◆ **What is required**: Once the line with "woven basket: present" is reached, output it and every line after it, exactly, through the end of the records below. Pictures are skipped.

__________

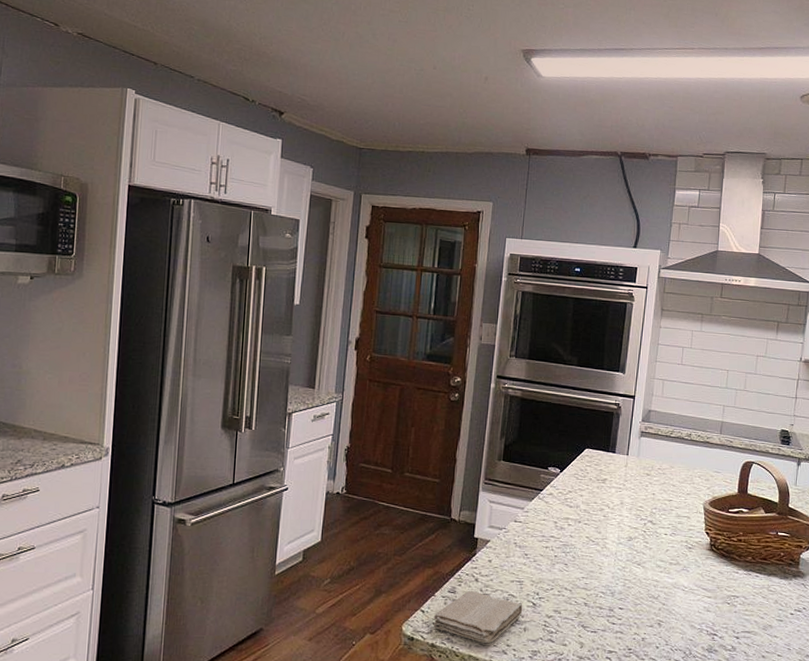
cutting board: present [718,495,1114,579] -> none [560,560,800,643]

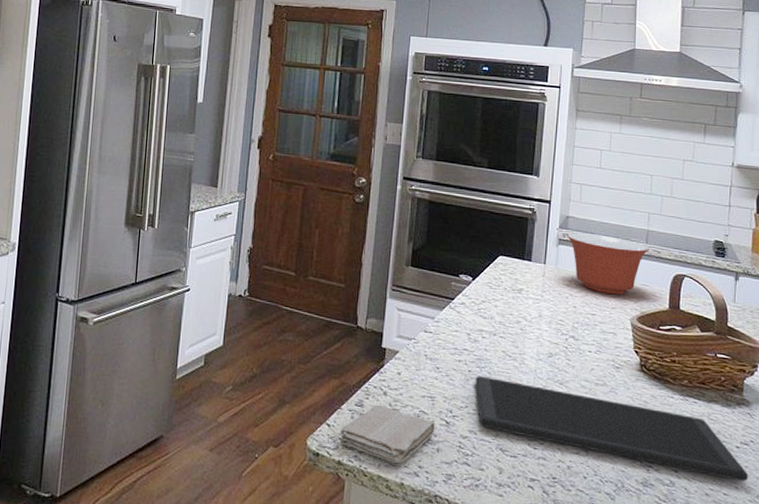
cutting board: none [560,560,800,643] -> present [475,376,749,481]
mixing bowl: none [649,425,723,482] -> present [567,233,649,295]

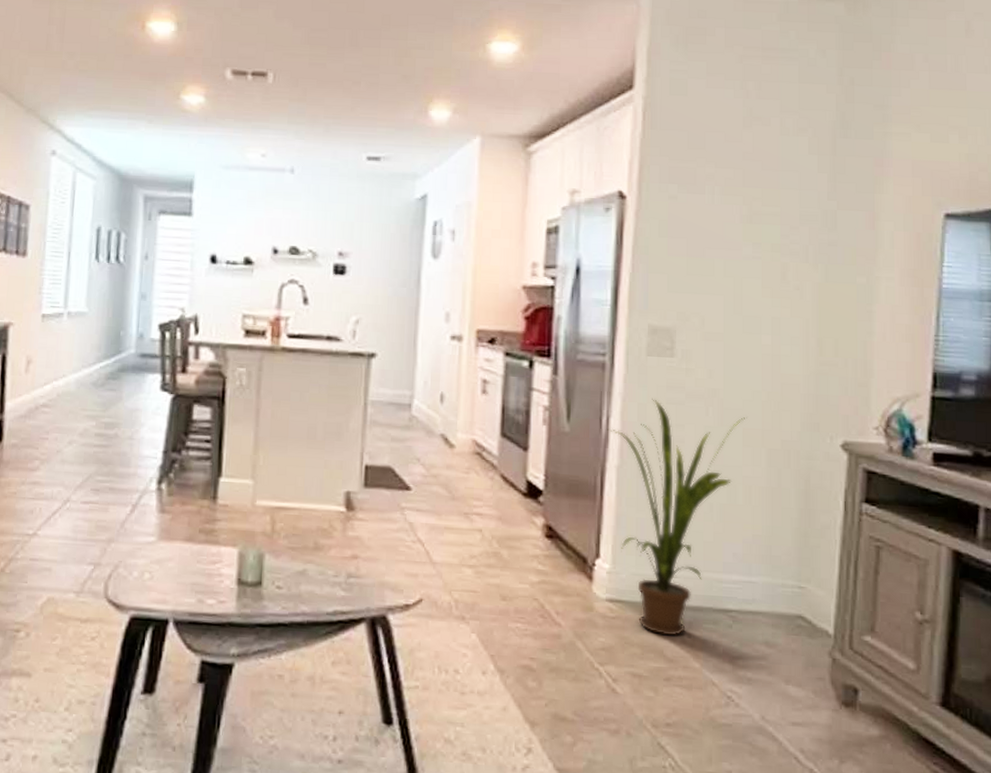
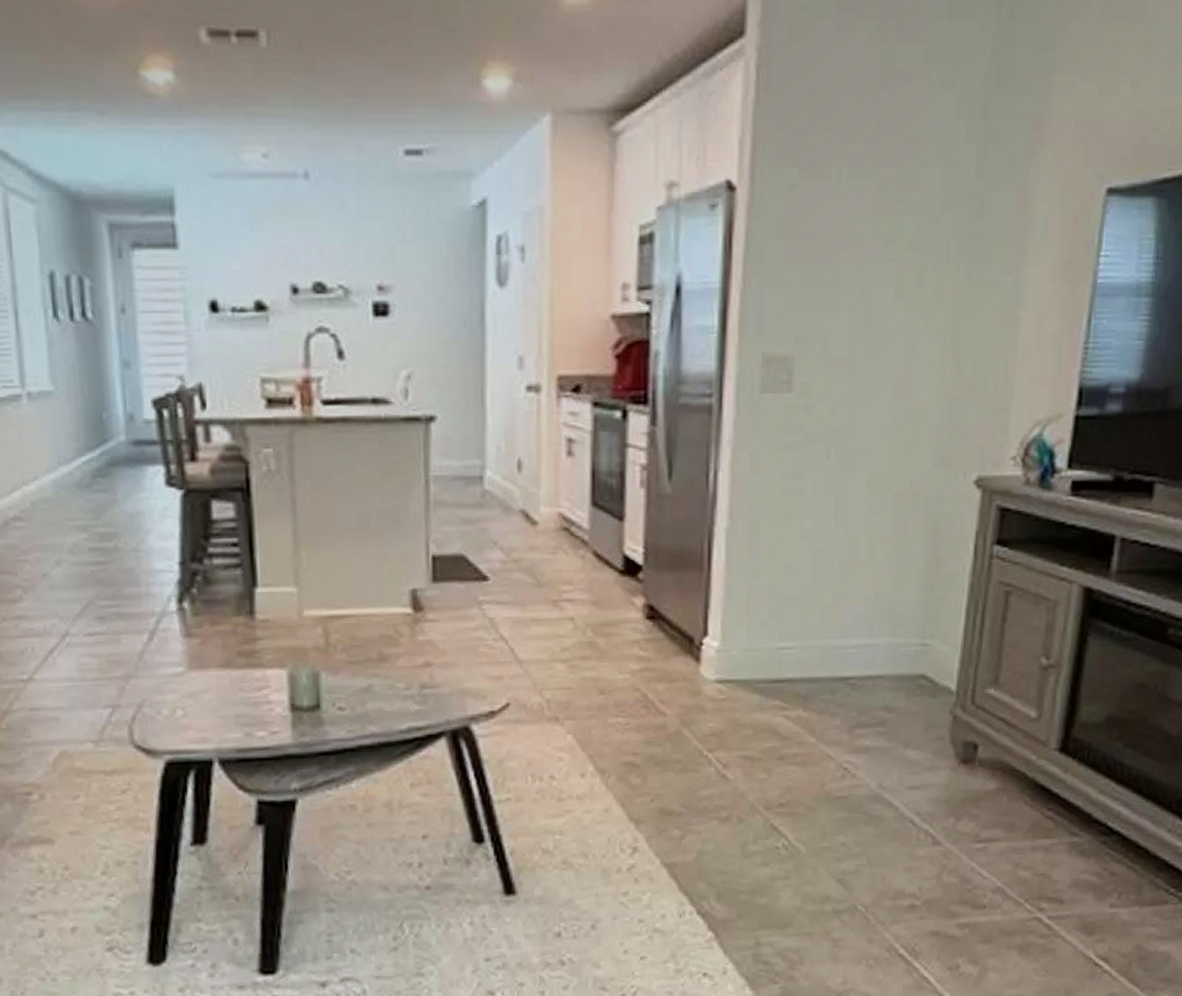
house plant: present [607,399,747,636] -> none [715,445,873,713]

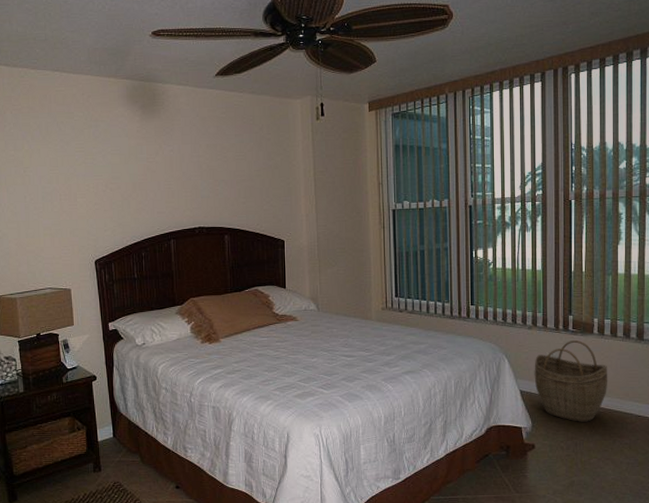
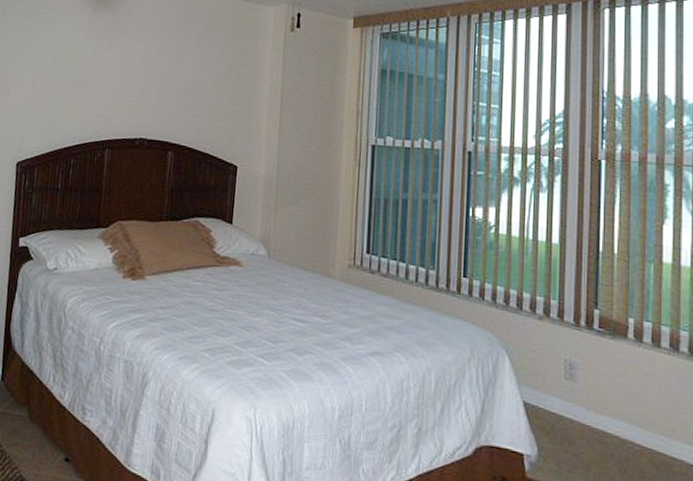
woven basket: present [534,340,608,422] -> none [543,343,648,462]

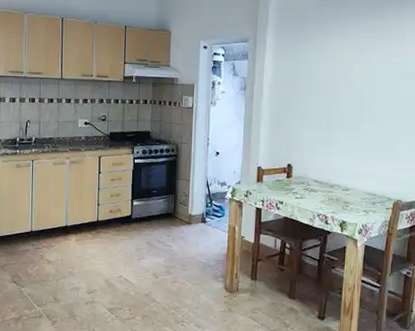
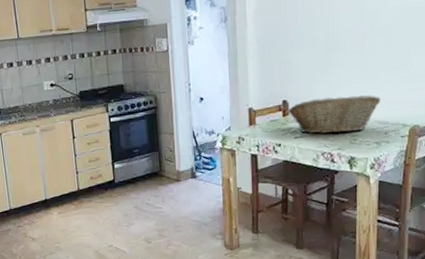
fruit basket: none [292,166,371,199] -> present [288,94,381,134]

__________

◆ **Final answer**:
woven basket: present [534,340,608,422] -> none [543,343,648,462]

fruit basket: none [292,166,371,199] -> present [288,94,381,134]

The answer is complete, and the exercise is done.